“Ibu, ibu, ibu, mengapa di kupingku selalu ada suara gemuruh air bergulung?”
“Gemuruh? Gemuruh seperti apa, Nak?”
“Seperti pertama kali Ibu membawaku ke Wohkudu.”
“Maksudmu seperti suara ombak?”
“Nah iya, seperti itu.”
“Kapan pertama kali kamu menyadarinya?”
“Beberapa minggu lalu. Aku bermimpi juga dihujani pasir-pasir, berwarna merah muda, coklat kemudaan. Malam setelahnya aku juga bermimpi tuts-tuts piano kamarku beterbangan mengelilingi wajahku.”
“Hmm.. mimpimu absurd sekali..”
“Ibu mengerti?”
“Tidak. Tapi kakekmu pernah bermimpi seperti itu juga. Diceritakannya berulang-ulang kepada kami, anak-anaknya, dan cucu-cucunya. Ibu lupa cerita kepadamu karena Ibu rasa ini tidak penting.”
***
Lima tahun sejak percakapan petang di hari Kamis itu. Telingaku tidak sama lagi. Setiap hari aku harus hidup dengan telinga yang bergemuruh, aku tinggal di kota besar, tetapi seakan-akan kamarku langsung menghadap samudera. Ibu juga telah membawaku ke dokter—dokter umum, dokter spesialis, cenayang, tabib, usada. Sebutlah semua penjuru pengobatan, namun semua tidak punya jawabannya. Jika kalian membayangkan seperti white noise yang berdampak pada menurunnya kepekaan pendengaranku, bukan. Bukan seperti itu. Aku mencoba mendefinisikan sedetail mungkin kepada orang-orang. Sederhananya, Aku seperti membawa laut kemanapun. Di dalam busway, ketika lari di GBK, ketika gereja, bahkan ketika mandi. Seolah-olah jalur busway, running track GBK, barisan kursi ibadah jemaat dan shower kamar mandiku terletak sejajar dengan bibir pantai.
Maka sejak saat itupula, ketika aku sudah bisa berdamai dengan suara gemuruh, Aku kerap mendatangi bibir-bibir laut. Tidak pernah ada jam pasti untuk mengunjungi. Mau tengah malam sekalipun, laut selalu menerimaku dengan senyum dan tentu saja, nasihat.

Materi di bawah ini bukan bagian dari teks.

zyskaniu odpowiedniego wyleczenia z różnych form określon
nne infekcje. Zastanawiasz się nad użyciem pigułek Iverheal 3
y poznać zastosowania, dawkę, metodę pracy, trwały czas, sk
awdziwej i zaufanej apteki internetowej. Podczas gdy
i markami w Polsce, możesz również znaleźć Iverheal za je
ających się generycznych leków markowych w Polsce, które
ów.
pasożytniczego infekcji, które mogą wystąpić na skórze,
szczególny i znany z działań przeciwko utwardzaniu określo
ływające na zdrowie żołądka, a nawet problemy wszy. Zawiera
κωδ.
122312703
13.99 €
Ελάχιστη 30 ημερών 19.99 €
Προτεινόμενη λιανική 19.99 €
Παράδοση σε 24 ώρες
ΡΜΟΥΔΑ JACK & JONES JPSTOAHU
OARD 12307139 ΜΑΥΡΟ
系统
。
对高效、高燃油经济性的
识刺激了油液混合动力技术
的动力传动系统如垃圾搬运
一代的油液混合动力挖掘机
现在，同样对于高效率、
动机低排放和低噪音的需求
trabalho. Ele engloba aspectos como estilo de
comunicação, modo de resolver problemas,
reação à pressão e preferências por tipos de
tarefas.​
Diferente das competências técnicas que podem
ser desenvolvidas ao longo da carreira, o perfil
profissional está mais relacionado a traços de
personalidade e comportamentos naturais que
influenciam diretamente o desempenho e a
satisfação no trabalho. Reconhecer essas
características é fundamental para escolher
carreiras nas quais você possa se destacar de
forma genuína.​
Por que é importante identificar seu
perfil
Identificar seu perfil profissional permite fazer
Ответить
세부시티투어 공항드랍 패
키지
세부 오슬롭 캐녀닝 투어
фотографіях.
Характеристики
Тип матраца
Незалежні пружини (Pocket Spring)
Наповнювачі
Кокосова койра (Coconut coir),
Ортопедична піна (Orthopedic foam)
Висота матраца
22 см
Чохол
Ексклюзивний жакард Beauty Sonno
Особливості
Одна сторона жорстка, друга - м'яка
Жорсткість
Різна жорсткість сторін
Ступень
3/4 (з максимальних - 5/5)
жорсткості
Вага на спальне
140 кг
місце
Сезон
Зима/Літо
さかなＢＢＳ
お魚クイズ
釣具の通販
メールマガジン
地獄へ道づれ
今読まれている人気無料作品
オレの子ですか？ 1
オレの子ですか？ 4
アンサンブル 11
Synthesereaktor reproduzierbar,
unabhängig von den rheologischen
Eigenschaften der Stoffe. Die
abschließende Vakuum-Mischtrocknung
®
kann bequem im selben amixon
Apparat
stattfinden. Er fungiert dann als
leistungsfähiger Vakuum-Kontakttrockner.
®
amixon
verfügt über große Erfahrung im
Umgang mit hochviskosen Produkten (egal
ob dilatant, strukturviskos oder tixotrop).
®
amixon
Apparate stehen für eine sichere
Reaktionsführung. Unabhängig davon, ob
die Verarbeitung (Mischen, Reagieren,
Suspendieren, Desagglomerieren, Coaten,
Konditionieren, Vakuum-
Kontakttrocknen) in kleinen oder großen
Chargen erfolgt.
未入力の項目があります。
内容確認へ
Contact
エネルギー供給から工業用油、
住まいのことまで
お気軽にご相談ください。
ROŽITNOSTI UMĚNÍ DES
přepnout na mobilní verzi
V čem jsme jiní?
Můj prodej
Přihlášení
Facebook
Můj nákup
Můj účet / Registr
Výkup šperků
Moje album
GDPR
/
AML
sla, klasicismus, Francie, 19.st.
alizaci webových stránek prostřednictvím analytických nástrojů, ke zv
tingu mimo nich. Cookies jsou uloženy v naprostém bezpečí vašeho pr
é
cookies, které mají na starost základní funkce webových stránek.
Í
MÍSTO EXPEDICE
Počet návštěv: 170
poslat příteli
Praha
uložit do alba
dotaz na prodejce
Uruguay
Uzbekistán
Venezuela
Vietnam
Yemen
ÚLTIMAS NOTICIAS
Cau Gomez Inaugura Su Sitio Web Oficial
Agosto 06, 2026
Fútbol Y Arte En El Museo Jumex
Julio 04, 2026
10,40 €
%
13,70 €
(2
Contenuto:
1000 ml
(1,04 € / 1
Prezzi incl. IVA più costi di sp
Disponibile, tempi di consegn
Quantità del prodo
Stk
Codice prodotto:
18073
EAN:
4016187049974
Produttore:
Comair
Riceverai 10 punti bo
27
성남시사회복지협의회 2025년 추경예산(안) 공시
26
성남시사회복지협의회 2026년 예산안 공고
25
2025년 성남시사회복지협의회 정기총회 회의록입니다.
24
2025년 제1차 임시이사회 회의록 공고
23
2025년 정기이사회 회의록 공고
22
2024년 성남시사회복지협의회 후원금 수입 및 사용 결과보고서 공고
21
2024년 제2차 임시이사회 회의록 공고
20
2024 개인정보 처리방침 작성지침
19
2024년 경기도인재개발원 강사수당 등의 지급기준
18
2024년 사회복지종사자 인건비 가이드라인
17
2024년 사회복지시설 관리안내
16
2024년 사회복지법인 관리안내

(Aku selalu merawat pertemuanku dengan laut walau telingaku hampir berdarah, karena Ia tak pernah menutup mulutnya ketika Aku datang menjenguk. Ada saja nasihatnya, dari penampilan, finansial, percintaan, bahkan spiritual. Kupikir, ketika Laut sedang sibuk, dan Aku menyempatkan berkunjung, Ia akan dalam kondisi tidak mood dan menemaniku dalam hening saja. Oh ternyata tidak, lewat angin, burung, atau perahu-perahu nelayan, Ia menyampaikan nasihat-nasihatnya. Tidak peduli Aku datang dalam kondisi bahagia, patah, gamang atau sumringah. Selalu saja ada celoteh.)